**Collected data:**
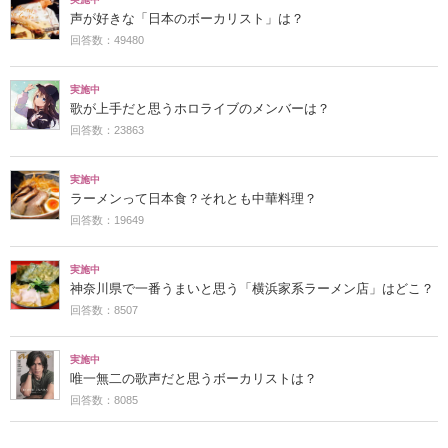
声が好きな「日本のボーカリスト」は？
回答数：49480
実施中
歌が上手だと思うホロライブのメンバーは？
回答数：23863
実施中
ラーメンって日本食？それとも中華料理？
回答数：19649
実施中
神奈川県で一番うまいと思う「横浜家系ラーメン店」はどこ？
回答数：8507
実施中
唯一無二の歌声だと思うボーカリストは？
回答数：8085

**Problem to work on:** Transcribe the text of all of the data above line by line, with every character kept unchanged. Leave the picture out of the answer.

**Task solution:**
声が好きな「日本のボーカリスト」は？
回答数：49480
実施中
歌が上手だと思うホロライブのメンバーは？
回答数：23863
実施中
ラーメンって日本食？それとも中華料理？
回答数：19649
実施中
神奈川県で一番うまいと思う「横浜家系ラーメン店」はどこ？
回答数：8507
実施中
唯一無二の歌声だと思うボーカリストは？
回答数：8085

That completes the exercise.